_Actions to take_
A – In the excerpt on education and careers, what degree does Jesse Seaman already hold?
B – Do these statements agree with the excerpt on education and careers? (i) Seaman once worked as an electrical engineer at Texas Instruments. (ii) Curt Bludworth is based in Houston. (iii) Bludworth speaks to students at his former college. Answer yes or no for each, quoting the deciding words.

_Page excerpt_
Pilot Jesse Seaman, a former Texas Instruments electrical engineer who already holds a bachelor’s degree in electrical engineering, took the opportunity to learn new skills when he signed up for the certificate computing courses at Clarendon.

“With time down [between flights] while I’m waiting for people, I’m taking these classes to broaden my technical ability and skills on computers,” he says.

Seaman says he enjoys his job, but wants a backup in the event of his flying work ever drying up: “If my boss has to sell his airplane, I’ll have something to do.”

Success Starts with Education

Having the right education is where employers begin. Dallas-based Curt Bludworth, a human resources director for Hewlett-Packard’s EDS Division, tells students during annual career days at his former high school to continue their education after graduation.

“Whatever circumstances are in your life, if what you can do is go to a technical school or a two-year school and get an associates degree, do it,” he says. “Just be sure you are relevant in the marketplace.”

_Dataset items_
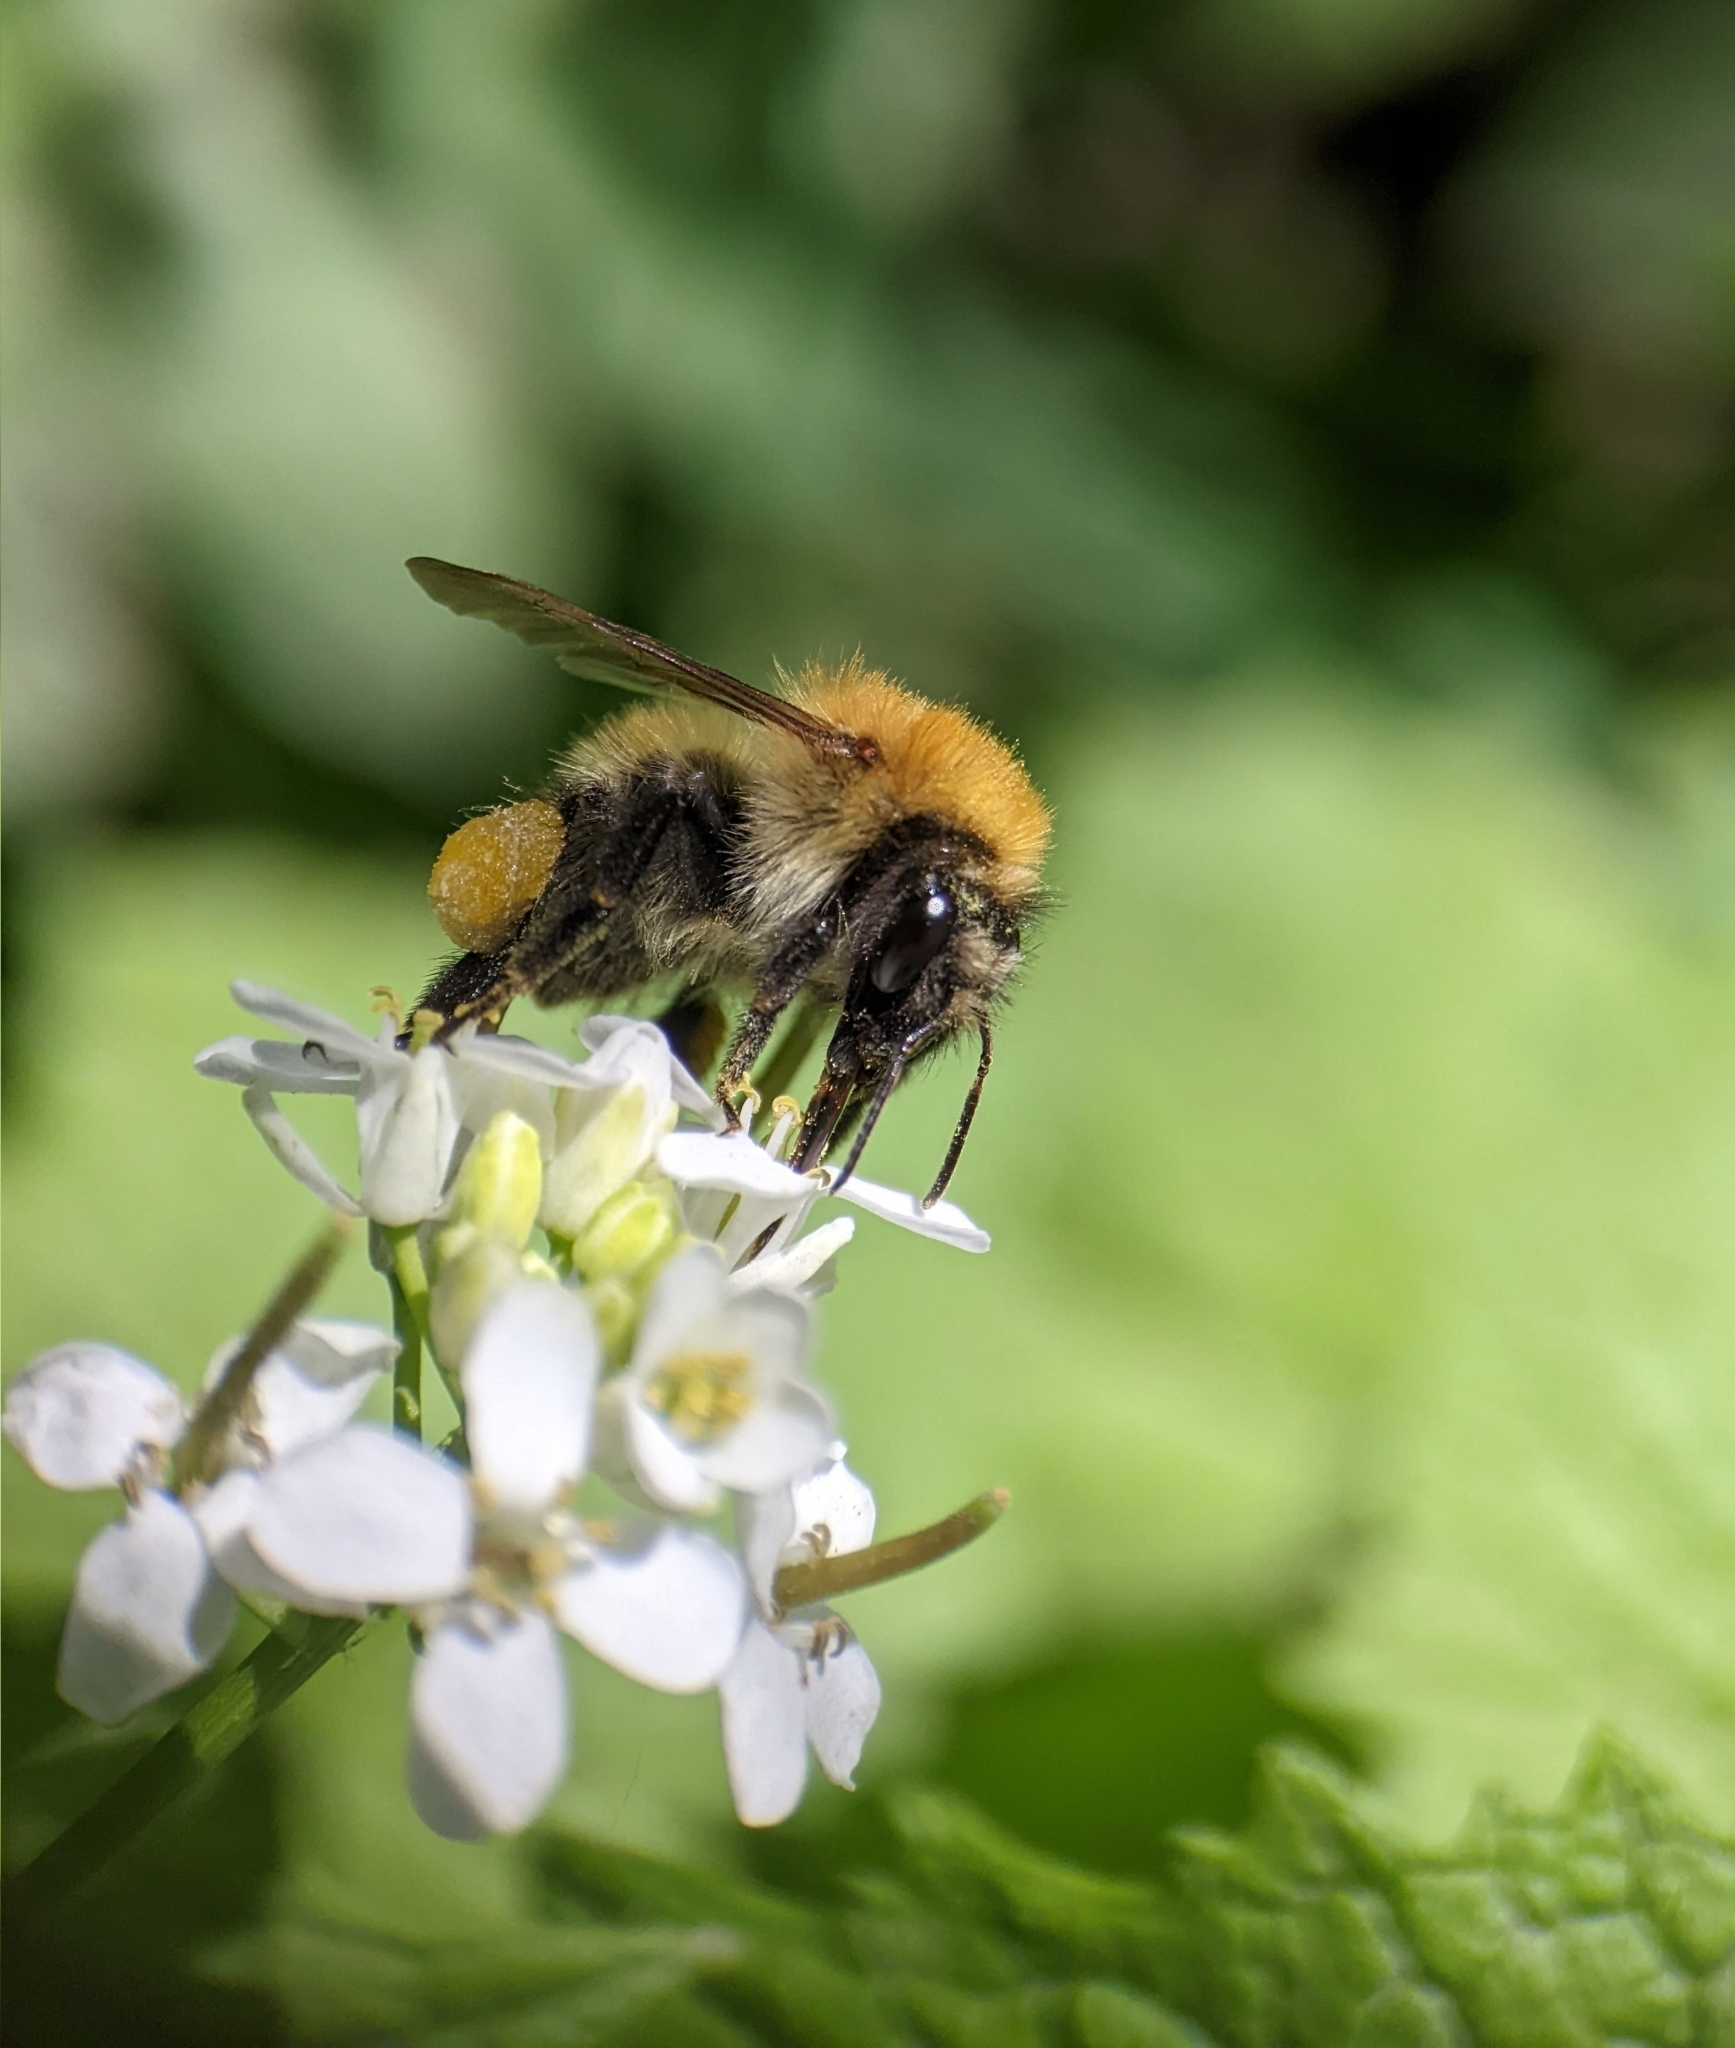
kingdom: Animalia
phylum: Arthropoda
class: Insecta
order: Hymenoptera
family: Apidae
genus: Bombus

--

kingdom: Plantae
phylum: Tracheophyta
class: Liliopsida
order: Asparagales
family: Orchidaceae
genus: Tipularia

_Expected responses_
A – A bachelor's degree in electrical engineering.

B –
(i) Yes: "a former Texas Instruments electrical engineer"
(ii) No: "Dallas-based Curt Bludworth"
(iii) No: "during annual career days at his former high school"